Oral Presentation The Annual Scientific Meeting of the Endocrine Society of Australia and the Society for Reproductive Biology 2014

Manipulating placental vasculature to improve fetal health outcomes (#55)

Caitlin Wyrwoll 1
  1. The University of Western Australia, Nedlands, WA, Australia
Fetal glucocorticoid exposure is a key mechanism involved in adverse programming outcomes in the adult. Impairment of fetal growth has predominantly been attributed to direct effects of glucocorticoids on the fetus, however glucocorticoid-mediated fetal growth retardation is likely also to relate to disturbances in placental growth and function.
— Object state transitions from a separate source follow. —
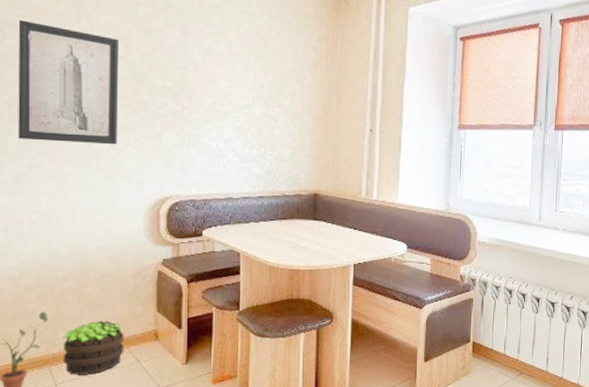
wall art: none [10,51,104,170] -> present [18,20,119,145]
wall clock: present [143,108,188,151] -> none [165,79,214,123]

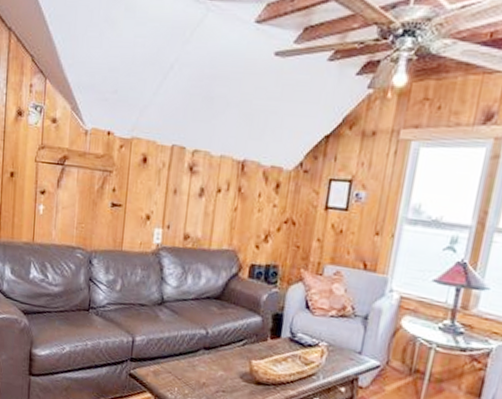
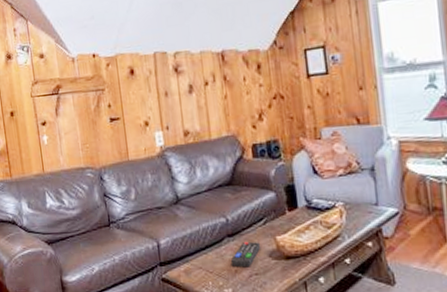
remote control: none [200,357,235,383] -> present [230,241,261,268]

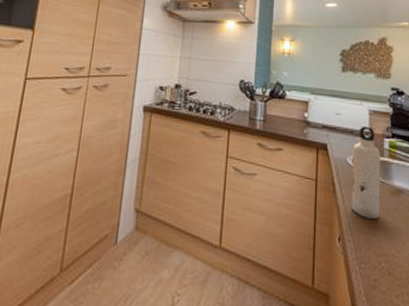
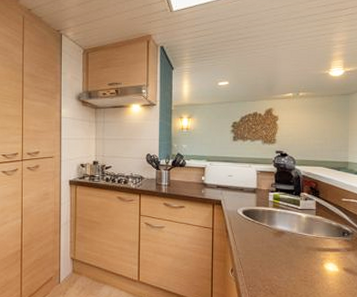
water bottle: present [351,126,380,219] -> none [241,184,266,254]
Regulation of fetal glucocorticoid exposure is achieved by the placental glucocorticoid barrier, which involves glucocorticoid inactivation within the labyrinth zone of the murine placenta by 11b-hydroxysteroid dehydrogenase type 2 (11β-HSD2). A global knockout of 11β-HSD2 in the mouse has a dramatic effect on the placenta with absence of 11β-HSD2 (11β-HSD2-/-) alteringplacental nutrient transport (namely glucose and amino acids) in comparison to wildtype placentas. This altered placental function is associated with reduced capillary networks and accompanying declines in angiogenic factors. Furthermore, the compromisedplacental vascular development of 11β-HSD2-/- fetuses is associated with compromised placental and umbilical cord haemodynamics, as assessed by high resolution ultrasound. In addition, measures of cardiac function by ultrasound revealed 11β-HSD2-/- fetal heart function to be impaired. Interestingly, administration of pravastatin (which is known to result in marked restoration of placental vasculogenesis in mouse models of preeclampsia) throughout gestation increases placental weight and ameliorates the aberrant umbilical and placental cord flow of 11β-HSD2-/-fetuses. Fetal weight and cardiac parameters of 11β-HSD2-/-fetuses are also partially normalised due to pravastatin treatment. This work highlights the potential for the placenta to be viewed as a therapeutic target to improve fetal health outcomes. It also reinforces that adverse programming effects of glucocorticoids are not exclusively due to direct actions on the fetus but also a consequence of changes in placental development and function.